Your objective: Copy out the items word for word, from the line containing "South Africa's most" through the line containing "Tender Alerts", and nothing else.

Source information:
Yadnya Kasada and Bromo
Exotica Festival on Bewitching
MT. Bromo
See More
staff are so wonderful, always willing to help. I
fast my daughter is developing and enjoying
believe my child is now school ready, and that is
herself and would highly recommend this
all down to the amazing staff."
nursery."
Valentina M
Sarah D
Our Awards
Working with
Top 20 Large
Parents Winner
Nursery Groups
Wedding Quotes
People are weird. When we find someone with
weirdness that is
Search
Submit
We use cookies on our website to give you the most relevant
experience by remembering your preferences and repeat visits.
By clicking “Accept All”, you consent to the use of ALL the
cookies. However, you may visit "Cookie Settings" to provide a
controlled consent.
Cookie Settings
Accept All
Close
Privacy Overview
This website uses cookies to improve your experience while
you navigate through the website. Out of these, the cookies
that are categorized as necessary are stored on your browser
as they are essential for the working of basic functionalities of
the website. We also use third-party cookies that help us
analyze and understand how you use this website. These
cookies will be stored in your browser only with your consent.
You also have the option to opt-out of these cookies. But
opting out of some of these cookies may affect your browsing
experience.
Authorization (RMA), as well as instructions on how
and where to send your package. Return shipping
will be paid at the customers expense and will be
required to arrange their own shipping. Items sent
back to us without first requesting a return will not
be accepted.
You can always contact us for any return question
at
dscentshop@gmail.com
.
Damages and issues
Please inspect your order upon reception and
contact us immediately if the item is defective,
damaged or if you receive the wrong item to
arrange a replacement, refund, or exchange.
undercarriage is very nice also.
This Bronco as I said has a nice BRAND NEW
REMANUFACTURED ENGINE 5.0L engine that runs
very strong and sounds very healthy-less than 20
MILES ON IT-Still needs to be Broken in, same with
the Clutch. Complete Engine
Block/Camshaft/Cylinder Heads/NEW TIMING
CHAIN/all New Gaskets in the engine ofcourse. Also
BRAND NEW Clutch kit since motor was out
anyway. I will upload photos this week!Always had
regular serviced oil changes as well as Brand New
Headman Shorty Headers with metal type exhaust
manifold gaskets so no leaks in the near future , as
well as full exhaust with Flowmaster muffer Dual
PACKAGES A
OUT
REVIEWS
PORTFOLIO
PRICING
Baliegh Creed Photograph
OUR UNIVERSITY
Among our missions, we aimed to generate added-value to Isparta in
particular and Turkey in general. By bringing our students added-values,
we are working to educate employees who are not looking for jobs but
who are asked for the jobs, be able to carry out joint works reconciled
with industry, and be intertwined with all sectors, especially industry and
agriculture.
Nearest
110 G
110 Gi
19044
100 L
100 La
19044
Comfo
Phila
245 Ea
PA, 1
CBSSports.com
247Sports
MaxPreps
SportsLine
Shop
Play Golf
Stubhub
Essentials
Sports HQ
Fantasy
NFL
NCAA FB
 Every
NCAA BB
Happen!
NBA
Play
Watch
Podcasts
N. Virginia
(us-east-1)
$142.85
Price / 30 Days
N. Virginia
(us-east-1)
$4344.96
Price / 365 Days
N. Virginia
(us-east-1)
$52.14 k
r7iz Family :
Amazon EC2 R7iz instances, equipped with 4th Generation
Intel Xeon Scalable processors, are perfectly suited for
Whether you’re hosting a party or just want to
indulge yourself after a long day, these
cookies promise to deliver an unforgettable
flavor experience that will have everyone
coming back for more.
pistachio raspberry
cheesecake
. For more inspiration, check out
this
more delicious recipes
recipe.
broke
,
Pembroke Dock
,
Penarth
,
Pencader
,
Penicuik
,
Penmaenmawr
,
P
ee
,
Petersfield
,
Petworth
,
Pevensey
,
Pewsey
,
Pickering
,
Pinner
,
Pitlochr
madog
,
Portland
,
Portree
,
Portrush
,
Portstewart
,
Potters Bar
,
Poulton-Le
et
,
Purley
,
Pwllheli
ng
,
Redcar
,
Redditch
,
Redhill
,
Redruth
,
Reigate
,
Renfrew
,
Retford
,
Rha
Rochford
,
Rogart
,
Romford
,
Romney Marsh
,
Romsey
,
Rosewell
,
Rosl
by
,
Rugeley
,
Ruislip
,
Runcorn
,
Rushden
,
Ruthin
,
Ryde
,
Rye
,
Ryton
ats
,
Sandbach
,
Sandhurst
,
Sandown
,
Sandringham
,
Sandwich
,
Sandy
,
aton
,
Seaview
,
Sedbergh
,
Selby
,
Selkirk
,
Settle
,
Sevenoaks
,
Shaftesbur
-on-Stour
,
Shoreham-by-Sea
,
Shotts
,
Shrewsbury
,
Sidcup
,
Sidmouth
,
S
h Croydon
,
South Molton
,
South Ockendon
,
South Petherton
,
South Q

...

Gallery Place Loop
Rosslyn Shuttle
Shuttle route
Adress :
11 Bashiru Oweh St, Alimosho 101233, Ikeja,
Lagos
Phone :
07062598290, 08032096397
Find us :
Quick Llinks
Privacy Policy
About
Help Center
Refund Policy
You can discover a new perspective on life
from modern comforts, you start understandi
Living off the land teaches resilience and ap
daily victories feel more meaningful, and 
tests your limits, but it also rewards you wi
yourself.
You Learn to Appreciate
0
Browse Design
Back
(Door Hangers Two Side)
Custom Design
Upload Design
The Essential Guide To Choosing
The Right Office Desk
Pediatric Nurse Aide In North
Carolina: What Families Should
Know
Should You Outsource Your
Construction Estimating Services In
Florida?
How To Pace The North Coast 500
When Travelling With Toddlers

* * *

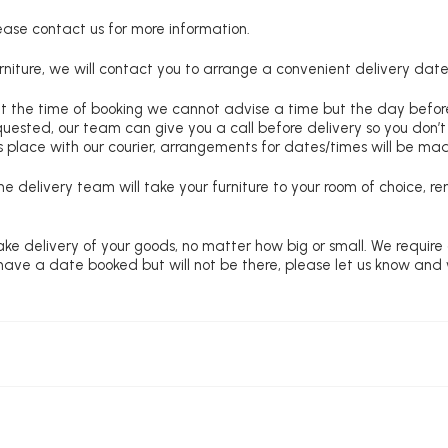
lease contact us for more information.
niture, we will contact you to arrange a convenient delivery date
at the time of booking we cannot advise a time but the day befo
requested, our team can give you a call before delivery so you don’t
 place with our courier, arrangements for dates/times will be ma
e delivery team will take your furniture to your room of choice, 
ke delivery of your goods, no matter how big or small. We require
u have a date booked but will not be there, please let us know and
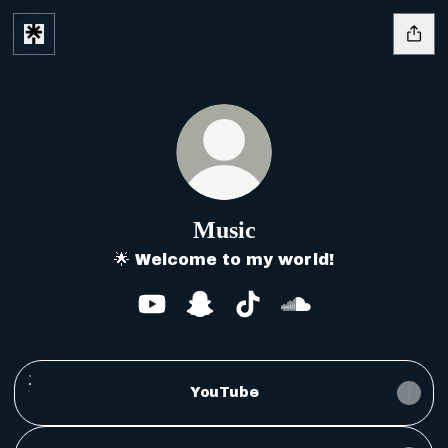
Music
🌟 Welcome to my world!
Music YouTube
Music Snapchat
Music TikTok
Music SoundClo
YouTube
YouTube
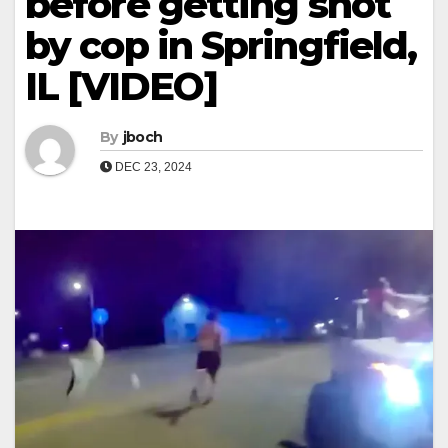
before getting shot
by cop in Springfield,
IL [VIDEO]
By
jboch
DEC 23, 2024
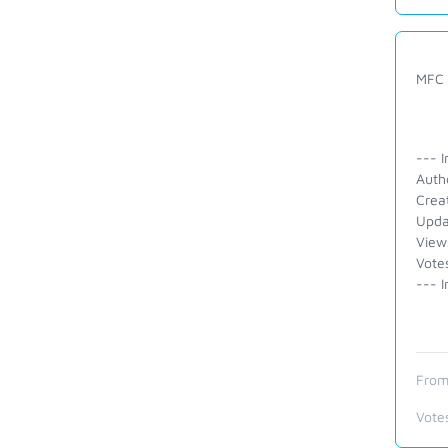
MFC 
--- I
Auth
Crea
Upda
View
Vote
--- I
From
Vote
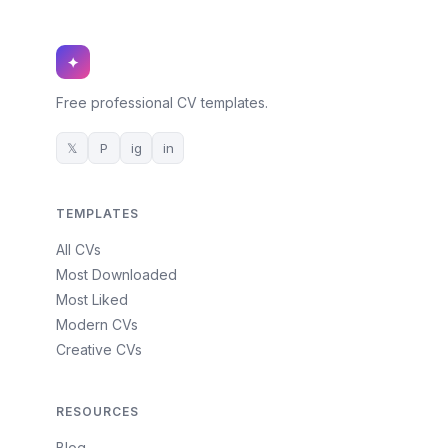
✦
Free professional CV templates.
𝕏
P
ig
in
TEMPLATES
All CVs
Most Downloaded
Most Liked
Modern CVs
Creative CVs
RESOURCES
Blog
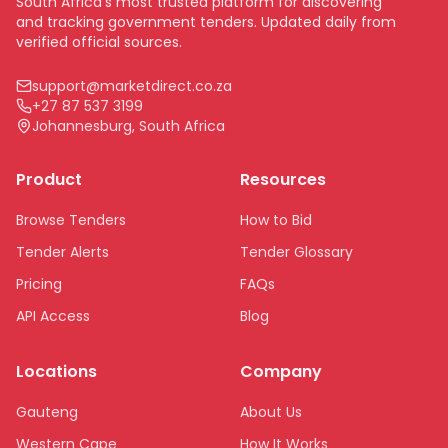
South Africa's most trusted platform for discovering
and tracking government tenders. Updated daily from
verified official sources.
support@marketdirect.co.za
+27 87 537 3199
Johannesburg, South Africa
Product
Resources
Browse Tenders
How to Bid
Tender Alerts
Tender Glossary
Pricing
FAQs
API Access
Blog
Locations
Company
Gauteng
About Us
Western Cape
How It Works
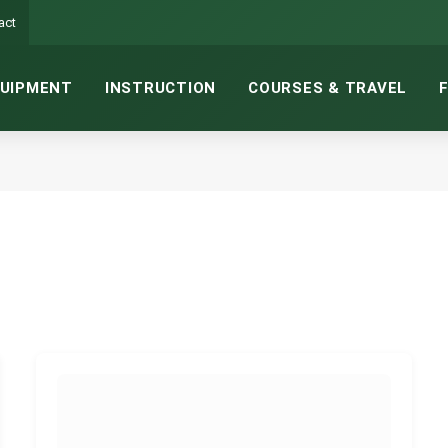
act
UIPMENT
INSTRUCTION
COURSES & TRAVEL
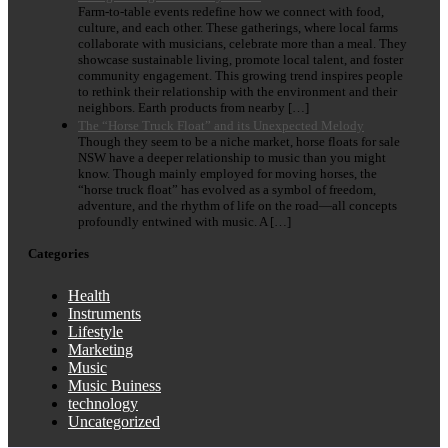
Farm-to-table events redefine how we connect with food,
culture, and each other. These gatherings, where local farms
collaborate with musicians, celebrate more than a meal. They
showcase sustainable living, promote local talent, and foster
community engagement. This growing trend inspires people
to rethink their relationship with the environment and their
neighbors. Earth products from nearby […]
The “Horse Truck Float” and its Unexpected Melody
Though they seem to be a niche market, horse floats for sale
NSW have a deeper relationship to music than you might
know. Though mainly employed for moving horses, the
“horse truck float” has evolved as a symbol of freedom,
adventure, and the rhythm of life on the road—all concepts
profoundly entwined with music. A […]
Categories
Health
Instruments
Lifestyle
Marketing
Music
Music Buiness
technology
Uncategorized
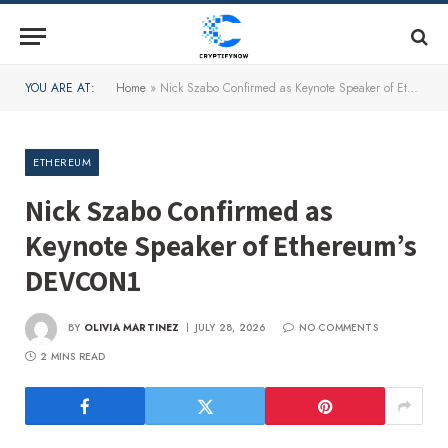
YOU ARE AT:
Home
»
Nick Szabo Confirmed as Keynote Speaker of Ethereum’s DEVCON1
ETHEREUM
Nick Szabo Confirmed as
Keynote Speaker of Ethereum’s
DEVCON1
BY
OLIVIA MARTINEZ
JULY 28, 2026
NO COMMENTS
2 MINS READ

Exercise answer:
South Africa's most trusted platform for discovering
and tracking government tenders. Updated daily from
verified official sources.
support@marketdirect.co.za
+27 87 537 3199
Johannesburg, South Africa
Product
Resources
Browse Tenders
How to Bid
Tender Alerts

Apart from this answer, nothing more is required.